Saved data entries:
.....

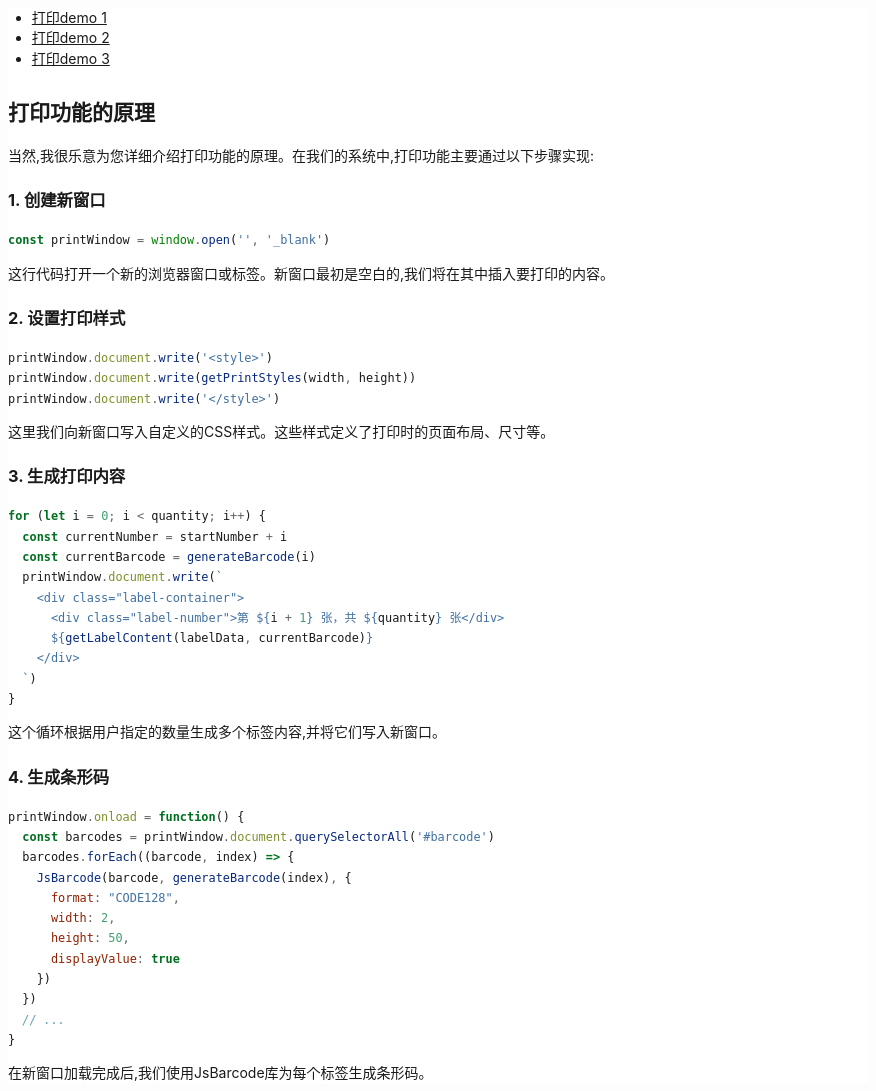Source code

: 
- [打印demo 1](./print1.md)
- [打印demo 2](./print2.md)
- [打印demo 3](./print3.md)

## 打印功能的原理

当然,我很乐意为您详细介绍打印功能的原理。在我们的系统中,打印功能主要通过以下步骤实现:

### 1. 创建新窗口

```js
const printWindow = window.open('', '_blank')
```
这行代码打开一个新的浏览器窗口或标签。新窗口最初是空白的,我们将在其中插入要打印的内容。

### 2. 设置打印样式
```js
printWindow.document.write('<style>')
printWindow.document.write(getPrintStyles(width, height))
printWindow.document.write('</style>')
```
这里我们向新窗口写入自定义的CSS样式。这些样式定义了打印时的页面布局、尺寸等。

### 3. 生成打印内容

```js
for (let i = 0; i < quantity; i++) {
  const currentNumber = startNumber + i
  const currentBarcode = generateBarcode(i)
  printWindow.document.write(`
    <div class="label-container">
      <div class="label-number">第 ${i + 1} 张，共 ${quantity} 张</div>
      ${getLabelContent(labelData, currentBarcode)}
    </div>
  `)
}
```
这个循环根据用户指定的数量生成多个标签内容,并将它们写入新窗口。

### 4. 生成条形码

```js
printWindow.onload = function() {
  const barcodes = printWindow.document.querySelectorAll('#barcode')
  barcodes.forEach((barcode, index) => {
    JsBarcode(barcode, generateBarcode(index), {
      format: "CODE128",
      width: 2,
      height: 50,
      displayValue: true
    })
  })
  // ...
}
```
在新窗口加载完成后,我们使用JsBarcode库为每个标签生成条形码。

.....

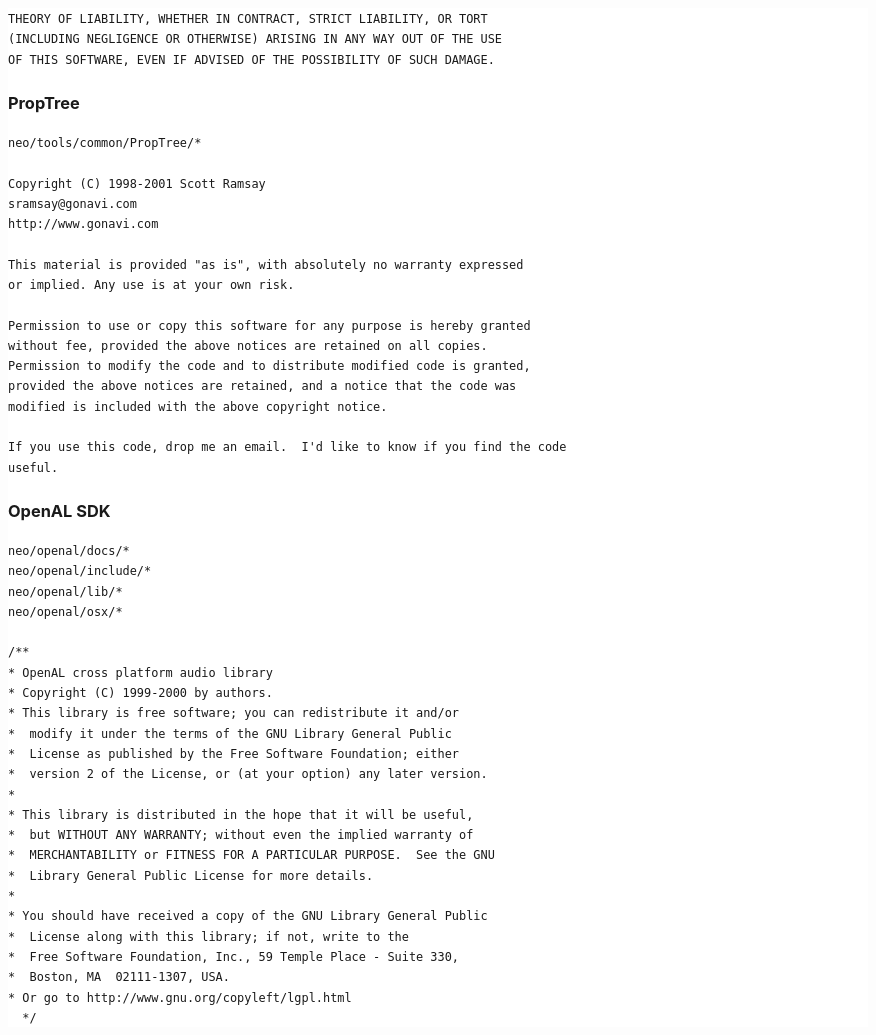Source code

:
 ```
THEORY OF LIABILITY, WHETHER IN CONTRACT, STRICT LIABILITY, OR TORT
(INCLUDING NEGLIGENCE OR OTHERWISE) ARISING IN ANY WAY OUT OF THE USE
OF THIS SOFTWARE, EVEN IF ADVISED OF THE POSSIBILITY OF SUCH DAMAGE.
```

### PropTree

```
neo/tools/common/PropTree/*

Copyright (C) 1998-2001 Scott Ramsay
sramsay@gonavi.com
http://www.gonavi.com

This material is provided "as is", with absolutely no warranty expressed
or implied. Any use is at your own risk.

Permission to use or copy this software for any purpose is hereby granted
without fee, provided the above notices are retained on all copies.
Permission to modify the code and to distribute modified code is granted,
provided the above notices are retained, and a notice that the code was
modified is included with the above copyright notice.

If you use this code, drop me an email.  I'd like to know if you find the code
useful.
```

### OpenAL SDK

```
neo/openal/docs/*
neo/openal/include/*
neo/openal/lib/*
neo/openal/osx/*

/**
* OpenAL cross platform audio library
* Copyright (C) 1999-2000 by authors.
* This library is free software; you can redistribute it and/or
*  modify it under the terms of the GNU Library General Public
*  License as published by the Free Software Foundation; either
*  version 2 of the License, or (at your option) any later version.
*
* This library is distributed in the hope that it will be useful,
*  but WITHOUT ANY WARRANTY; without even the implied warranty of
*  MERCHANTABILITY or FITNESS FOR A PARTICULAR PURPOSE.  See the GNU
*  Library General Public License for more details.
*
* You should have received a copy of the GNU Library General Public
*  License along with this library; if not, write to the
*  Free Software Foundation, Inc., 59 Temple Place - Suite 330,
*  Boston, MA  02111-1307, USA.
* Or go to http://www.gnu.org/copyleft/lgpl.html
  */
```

.....

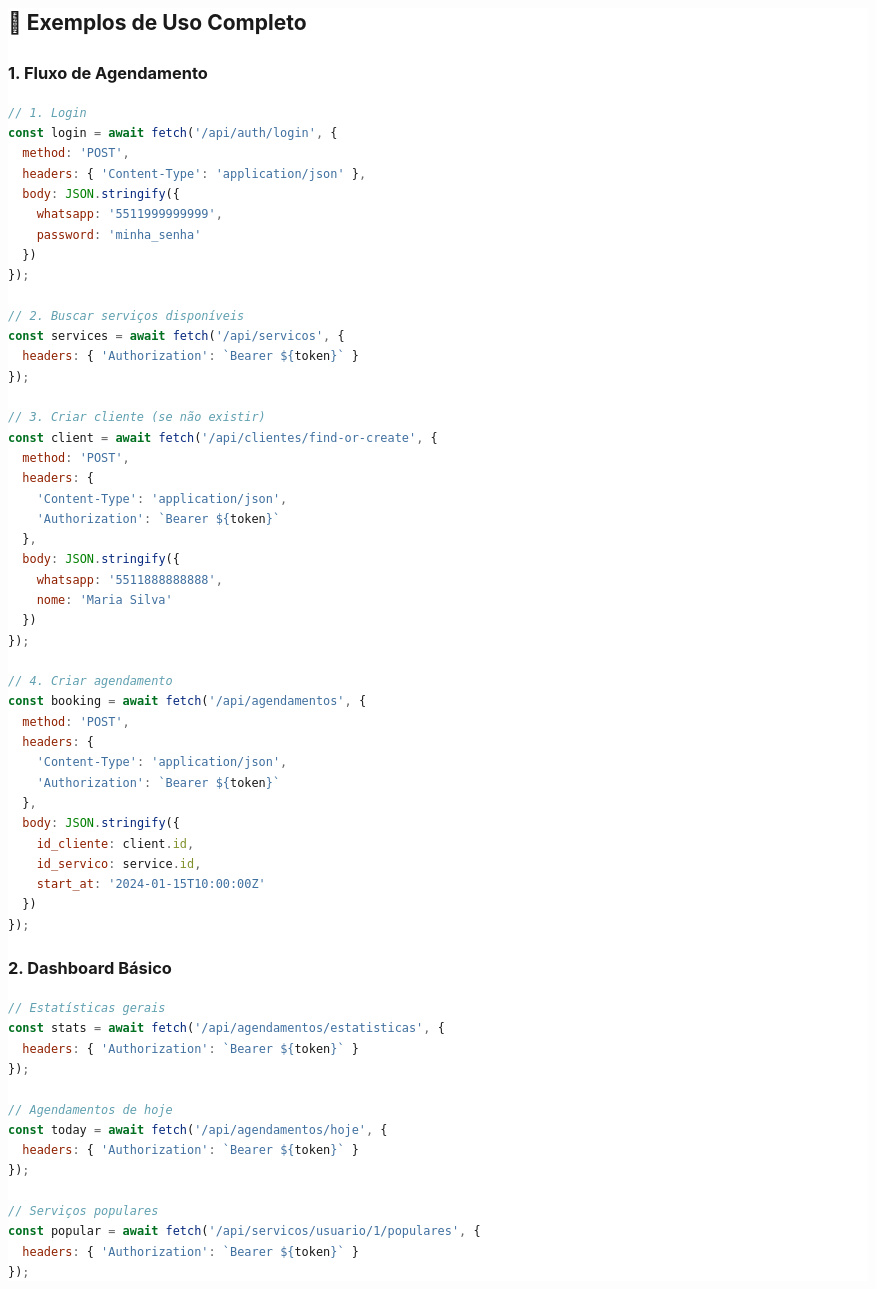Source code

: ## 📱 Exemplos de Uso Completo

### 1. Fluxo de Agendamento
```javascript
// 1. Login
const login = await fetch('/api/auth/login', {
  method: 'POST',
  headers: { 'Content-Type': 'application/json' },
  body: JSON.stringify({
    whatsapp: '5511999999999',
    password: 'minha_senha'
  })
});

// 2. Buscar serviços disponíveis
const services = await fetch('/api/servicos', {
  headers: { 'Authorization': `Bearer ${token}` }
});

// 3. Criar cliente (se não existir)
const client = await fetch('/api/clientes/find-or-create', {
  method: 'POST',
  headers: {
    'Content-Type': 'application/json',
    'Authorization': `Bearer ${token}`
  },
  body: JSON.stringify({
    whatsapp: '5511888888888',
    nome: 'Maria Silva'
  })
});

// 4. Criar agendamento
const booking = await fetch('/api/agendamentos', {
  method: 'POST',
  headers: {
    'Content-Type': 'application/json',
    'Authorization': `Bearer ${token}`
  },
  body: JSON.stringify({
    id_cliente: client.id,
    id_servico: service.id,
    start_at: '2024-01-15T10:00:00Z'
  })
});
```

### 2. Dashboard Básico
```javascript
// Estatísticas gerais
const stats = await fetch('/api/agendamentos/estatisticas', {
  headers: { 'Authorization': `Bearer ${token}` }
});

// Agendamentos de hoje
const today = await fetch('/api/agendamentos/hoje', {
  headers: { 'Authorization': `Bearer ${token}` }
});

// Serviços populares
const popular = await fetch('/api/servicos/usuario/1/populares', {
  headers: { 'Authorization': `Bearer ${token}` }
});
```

.....

| WORK ITEM |
Wherever a line in the data above holds "height", copy that line.

| TASK RESULT |
printWindow.document.write(getPrintStyles(width, height))
      height: 50,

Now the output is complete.